A ce moment-là on le sait intimement, on a la conviction évidente que l’on n’abandonnera pas. Cela s’impose. C’est un stade de non-retour qui est fait de toutes ces étapes de la foi qui existent en nous et qui sont toujours actifs : la foi en zazen sans laquelle on ne voit comment il serait possible de continuer, la sagesse, le discernement, l’attention, reconnaître les vertus d’une certaine discipline qui devient naturelle. La discipline disparaît même. On redonne tout ce qu’on a reçu et on se rend compte que c’est à nous à protéger tout cela qui est bien au-delà de nous-mêmes. Avec tout cela, la neuvième étape de l’éveil est évidente : le fait de retourner en arrière ou d’abandonner n’existe plus.

Katagiri dit : « Le point final, le numéro dix c’est là où votre vie devient complètement tranquille, c’est vivre par les vœux, prendre refuge dans le Bouddha, dans le Dharma, dans la sangha.

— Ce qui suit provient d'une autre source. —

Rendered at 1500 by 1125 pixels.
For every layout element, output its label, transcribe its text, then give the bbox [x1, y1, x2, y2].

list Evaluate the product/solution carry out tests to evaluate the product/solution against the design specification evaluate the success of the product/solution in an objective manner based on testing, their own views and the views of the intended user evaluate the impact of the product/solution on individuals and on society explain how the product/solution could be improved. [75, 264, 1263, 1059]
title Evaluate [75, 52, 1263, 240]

C’est s’abandonner. » Comprendre la grande Voie. Faire le vœu de devenir Bouddha pour aider tous les êtres, constamment continuer sur cette Voie spirituelle, faire l’expérience intime de notre corps et de notre esprit, avoir en haute estime les enseignements du Bouddha. Prendre refuge dans la sangha est faire ces vœux avec tous les êtres sensibles et amener de l’harmonie là au milieu dont le monde a tellement besoin. Donc vivre en paix et en harmonie, tout s’est simplifié, il y a la tranquillité de l’esprit, l’ouverture, la liberté et la compassion. L’expiration tranquille en zazen.

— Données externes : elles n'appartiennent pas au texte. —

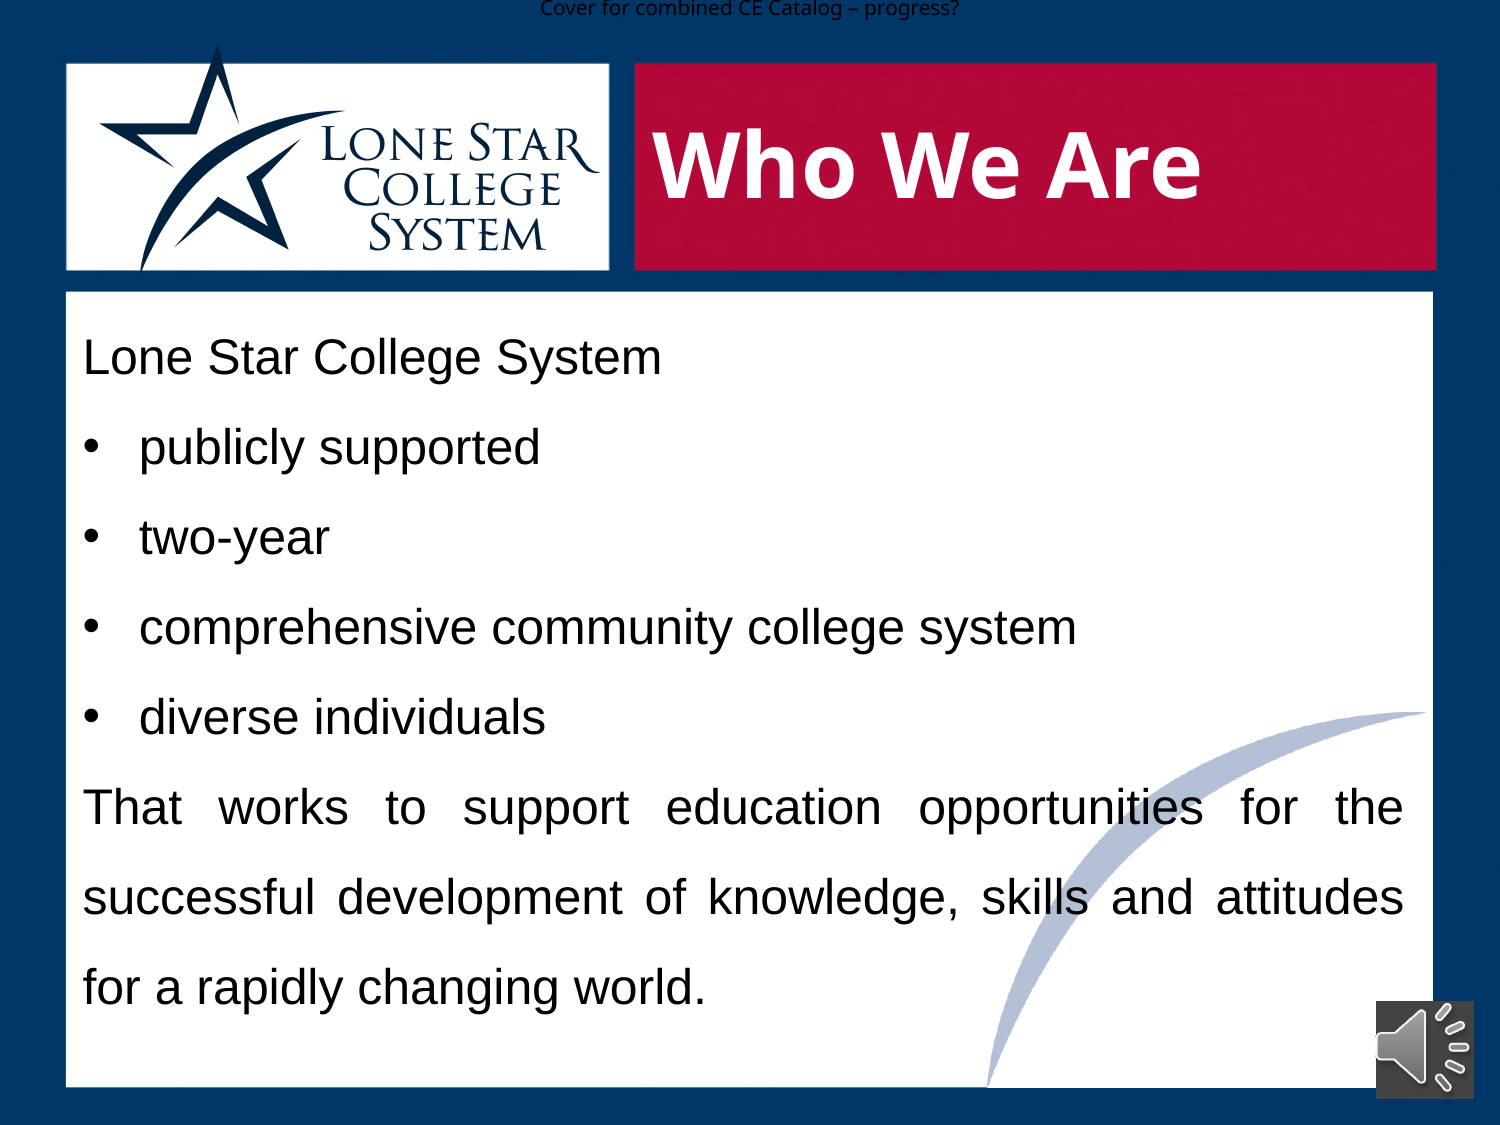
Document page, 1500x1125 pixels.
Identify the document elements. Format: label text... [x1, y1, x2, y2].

text_box Lone Star College System publicly supported two-year comprehensive community college system diverse individuals That works to support education opportunities for the successful development of knowledge, skills and attitudes for a rapidly changing world. [67, 287, 1420, 1113]
text_box Cover for combined CE Catalog – progress? [525, 0, 975, 88]
text_box Who We Are [637, 99, 1325, 225]
picture [0, 0, 1500, 1125]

Tout cela ne sont pas des choses à réfléchir mais à pratiquer, pas de temps en temps, mais tous les jours. Cela a l’air évident mais c’est très difficile à pratiquer. Même les plus grands bodhisattvas ont été des êtres ordinaires. C’est pour cela qu’on dit la Voie, le chemin, on ne dit pas le but ou la fin, alors il faut continuer. Ce qui est quand même surprenant dans la nature humaine est que nous savons tout cela, on désire tout cela, sincèrement et souvent on ne le fait pas. Aussi du point de vue d’une haute éthique humaine nous avons toujours à nous améliorer. Et donc il faut continuer.

Je vous redis ce poème qui est dans un ancien sutra et celui qui l’a écrit pense peut-être qu’il est à la dixième étape de l’éveil, il l’est peut-être :

Bien que j’aie pensé que je me sois coupé des affaires mondaines

Bien que j’aie pensé que j’étais sans ego

Les jours de neige sont toujours plus froids.

Notre vie avec le zen est un grand koan.

Zazen 12

Au-delà d’avoir pratiqué nous-mêmes cette sesshin ensemble nous avons accompli les rites et la Loi des Bouddhas et des Patriarches. Accompli d’actualiser dans l’espace et le temps, c’est à dire dans ce chalet pendant cette période de fêtes, actualiser la pratique du Dharma, l’enseignement du Bouddha et la sangha, qui sont les trois trésors qui soutiennent notre pratique. On dit la Voie, des fois on dit aussi la Loi. On n’arrive jamais nous-mêmes à pratiquer vraiment l’absolu mais au-delà de nous-mêmes cela a une résonnance absolue également, comme dans le fait qu’on dise le zazen n’est pas une méditation, le zazen est la grande assise des Bouddhas et des Patriarches. Encore une fois j’ai eu grand plaisir à pratiquer avec vous, la cérémonie du 31 au soir avec l’Hannya Shingyo et la cloche fut magnifique, c’est ce qu’il fallait faire pour des pratiquants de la Voie. Qu’on le voie ou qu’on ne le voie pas, qu’on le ressente ou qu’on ne le ressente pas cela n’est pas limité qu’à nous-mêmes. Faisons donc le vœu que cette année aie un peu plus de paix et que les projets de chacun dans sa vie, vous, les vôtres, réussissent selon vos attentes et vous apportent du bonheur.

Je vous remercie tous d’être venus, d’avoir fait don de ce temps et de vous être tous véritablement impliqués dans le déroulement de cette sesshin qui s’est passée sans heurts, pacifiquement, normalement. Merci à tous.

Il y a tellement d’années avec des camps d’hiver auxquels nous participons ici ou ailleurs et le temps s’écoule vite.  Et même avec une sesshin on ne l’arrête pas et donc la sesshin se termine. A la fois on peut dire il ne faut rien garder car on passe à autre chose, mais remplis de la pratique de la Voie. C’est une nouvelle année, on va faire le mieux qu’on peut. Merci à vous.